Dei Grenzen verwischen ständig. Man erlebte die hochdramatische Arbeit, wie die Musiker mit ihren Blasinstrumenten die percussiven Muster auffangen und verarbeiten, und wie umgekehrt die Percussionisten das "Gebläse" aufgreifen und mit ihren Rhythmen verzahnen.
Emotional und impulsiv, aber nie gekünstelt
Dadurch wurde das Lehártheater zu einem Ort, wo man die hypnotisierende Gleichzeitgkeit von spontaner Interaktion und raumübergreifender Soundschichtung miterleben konnte.
Mangelsdorff kann wie kein anderer seine Pousane zum Thythmusgerät werden lassen, so wird er mit seinen leichtfüßigen Eruptionen zum Motor der  Darbietung.

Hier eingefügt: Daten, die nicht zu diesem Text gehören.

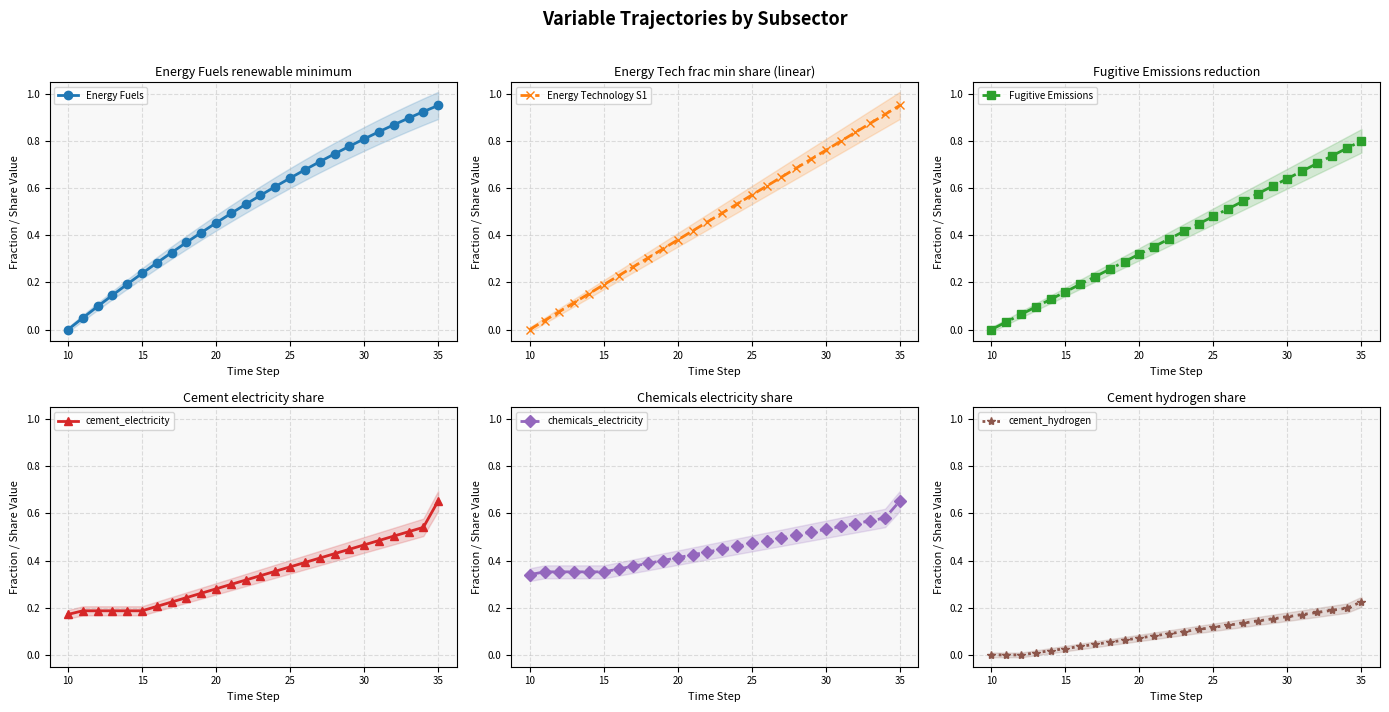

Where is chemicals_electricity nearest to the value 0?

10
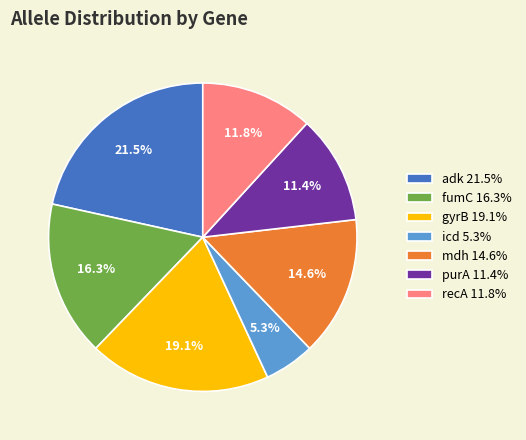

True or false: adk accounts for 29% of the total.

False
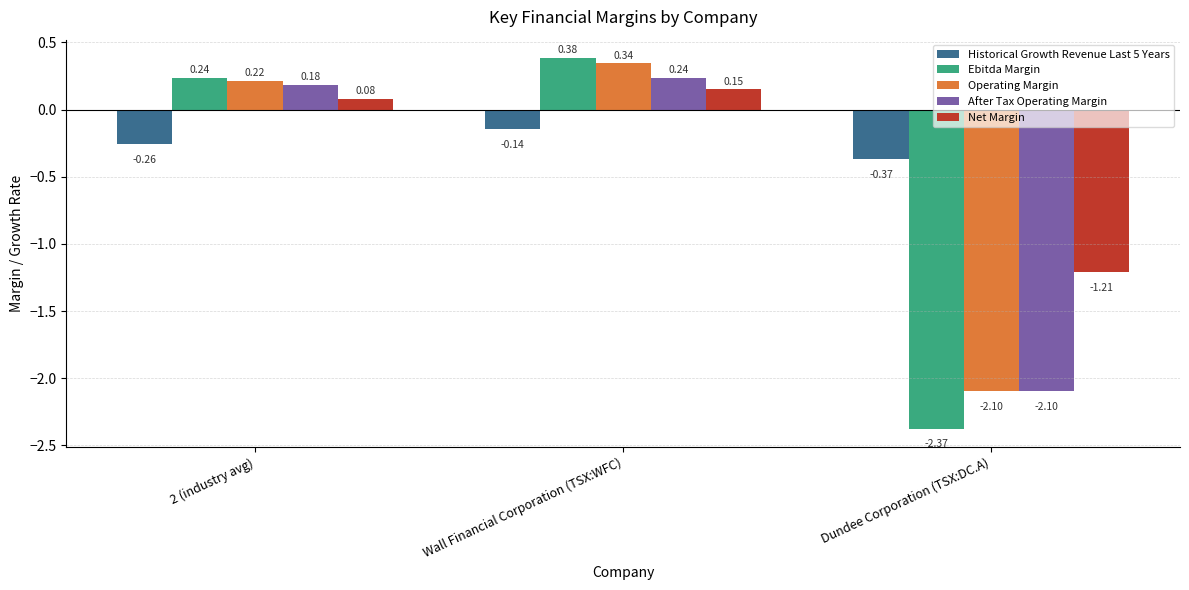

At how many categories does at least one series exceed 0?

2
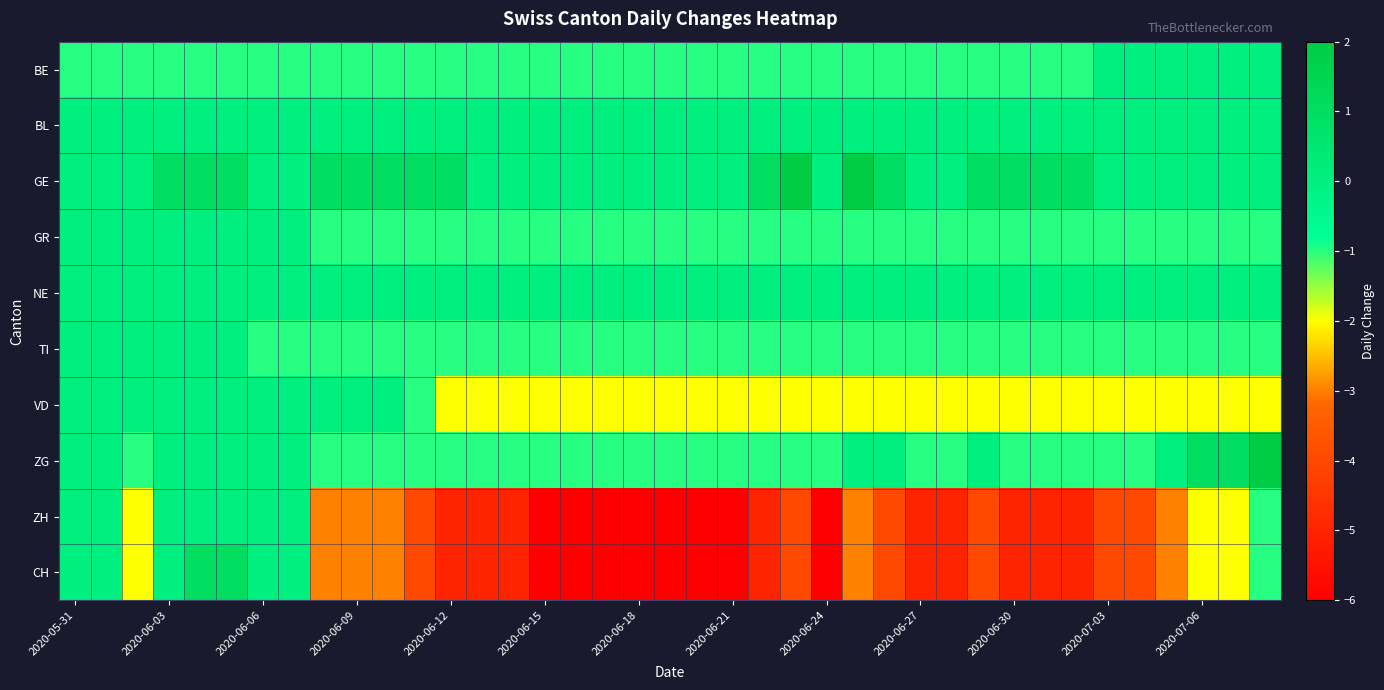

Reading left to right, what are all the values shown in this chart?

BE: -1	-1	-1	-1	-1	-1	-1	-1	-1	-1	-1	-1	-1	-1	-1	-1	-1	-1	-1	-1	-1	-1	-1	-1	-1	-1	-1	-1	-1	-1	-1	-1	-1	0	0	0	0	0	0
BL: 0	0	0	0	0	0	0	0	0	0	0	0	0	0	0	0	0	0	0	0	0	0	0	0	0	0	0	0	0	0	0	0	0	0	0	0	0	0	0
GE: 0	0	0	1	1	1	0	0	1	1	1	1	1	0	0	0	0	0	0	0	0	0	1	2	0	2	1	0	0	1	1	1	1	0	0	0	0	0	0
GR: 0	0	0	0	0	0	0	0	-1	-1	-1	-1	-1	-1	-1	-1	-1	-1	-1	-1	-1	-1	-1	-1	-1	-1	-1	-1	-1	-1	-1	-1	-1	-1	-1	-1	-1	-1	-1
NE: 0	0	0	0	0	0	0	0	0	0	0	0	0	0	0	0	0	0	0	0	0	0	0	0	0	0	0	0	0	0	0	0	0	0	0	0	0	0	0
TI: 0	0	0	0	0	0	-1	-1	-1	-1	-1	-1	-1	-1	-1	-1	-1	-1	-1	-1	-1	-1	-1	-1	-1	-1	-1	-1	-1	-1	-1	-1	-1	-1	-1	-1	-1	-1	-1
VD: 0	0	0	0	0	0	0	0	0	0	0	-1	-2	-2	-2	-2	-2	-2	-2	-2	-2	-2	-2	-2	-2	-2	-2	-2	-2	-2	-2	-2	-2	-2	-2	-2	-2	-2	-2
ZG: 0	0	-1	0	0	0	0	0	-1	-1	-1	-1	-1	-1	-1	-1	-1	-1	-1	-1	-1	-1	-1	-1	-1	0	0	-1	-1	0	-1	-1	-1	-1	-1	0	1	1	2
ZH: 0	0	-2	0	0	0	0	0	-3	-3	-3	-4	-5	-5	-5	-6	-6	-6	-6	-6	-6	-6	-5	-4	-6	-3	-4	-5	-5	-4	-5	-5	-5	-4	-4	-3	-2	-2	-1
CH: 0	0	-2	0	1	1	0	0	-3	-3	-3	-4	-5	-5	-5	-6	-6	-6	-6	-6	-6	-6	-5	-4	-6	-3	-4	-5	-5	-4	-5	-5	-5	-4	-4	-3	-2	-2	-1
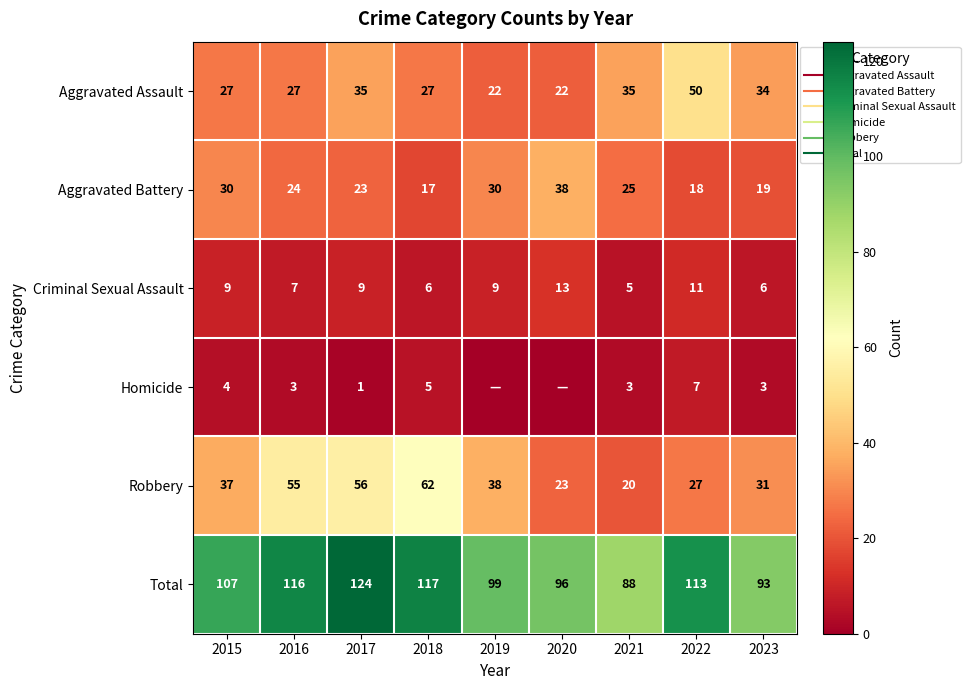

Which has a higher value, 2015 or 2019?

2015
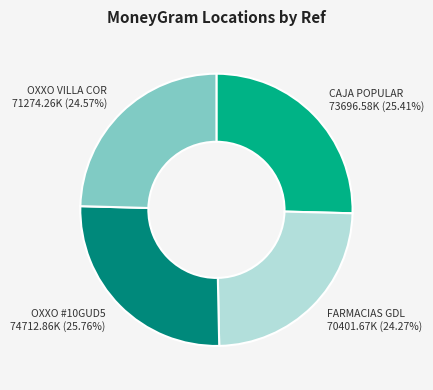

How many slices are in this pie chart?

4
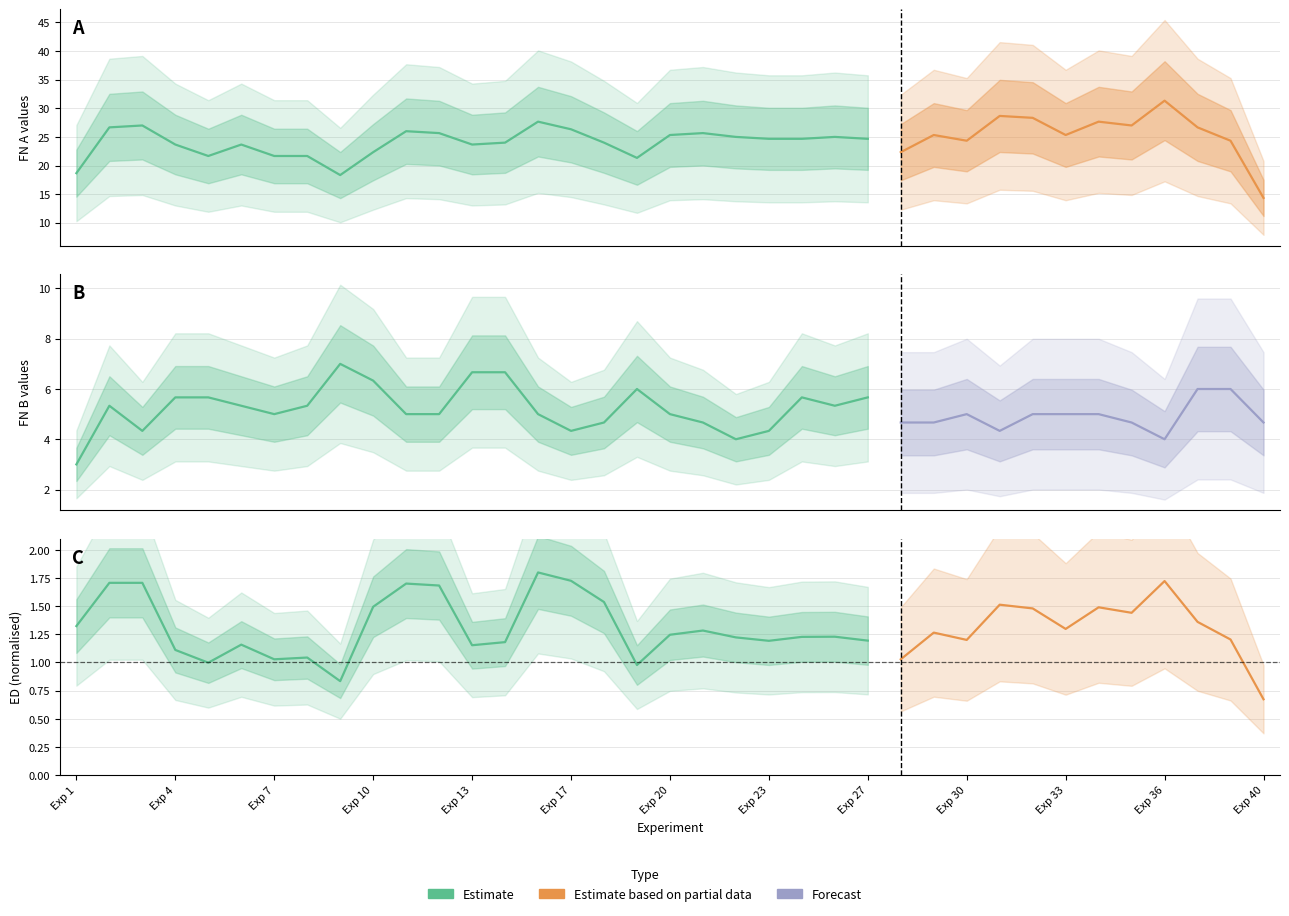

At which label does FN A first exceed 24?

Exp 2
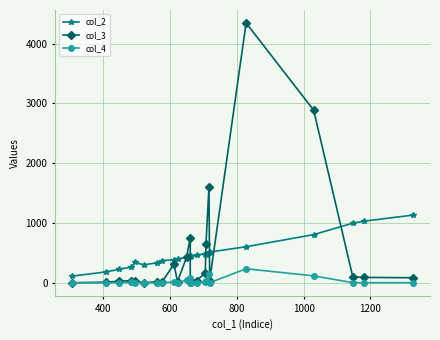

True or false: col_3 and col_2 intersect in this chart.

True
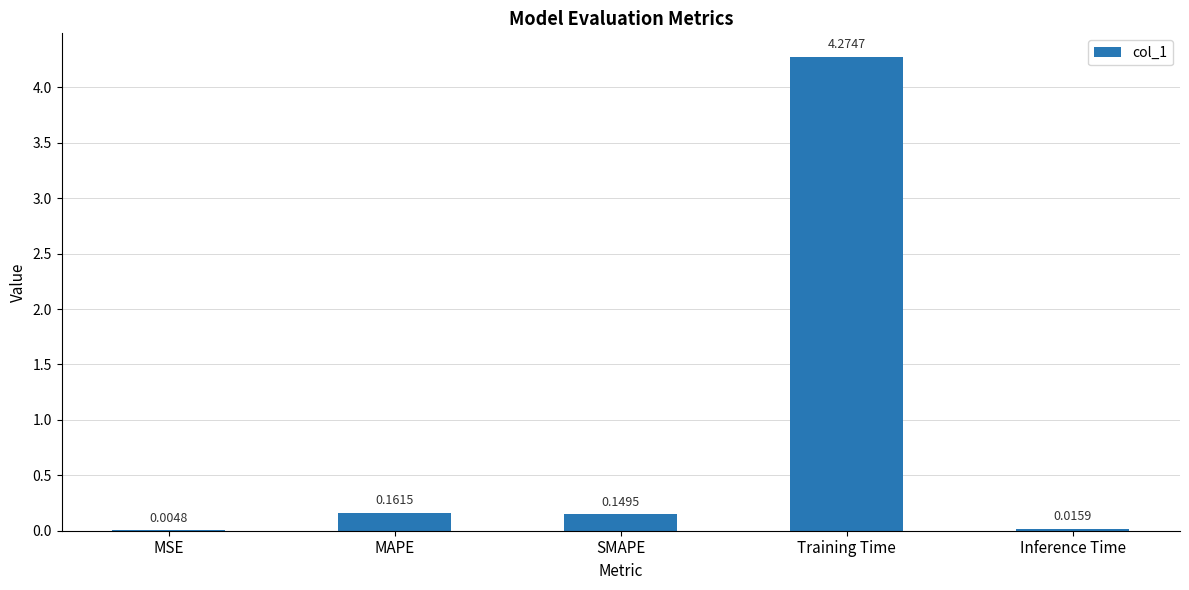

What is the sum of the values at MAPE and SMAPE?

0.3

Nebenbei herrliches Undersatement im Sinne der gemeinsamen Sache.
Freeman bläst herrlich emotional und impulsiv, alle Facetten des schwarzen Musikamerikas beherrschend und auskostend. Der "Feshak" versteht sein Handwerk und überzeugt durch herrliche Bleus- und R&B-Zitate und legt sehr viel Soul in seinen Saxophonsound. Für alle Beteiligten steht trotz allem der Gruppensound im Vordergrund, keine großen Selbsdarstellunsversuche und keine manieristischen Ausbrüche.
Alle Posen fallen ab, die Musik spregt alle Grenzen der handelsüblichen Jazzgenres.
Für mich hatte die Vorstellung Gänsehautfaktor 8 auf der 10-teiligen Skala. Ein Veranstaltungsjuwel im zu Ende gehenden Jahr und in meiner persönlichen Konzertparade ganz oben.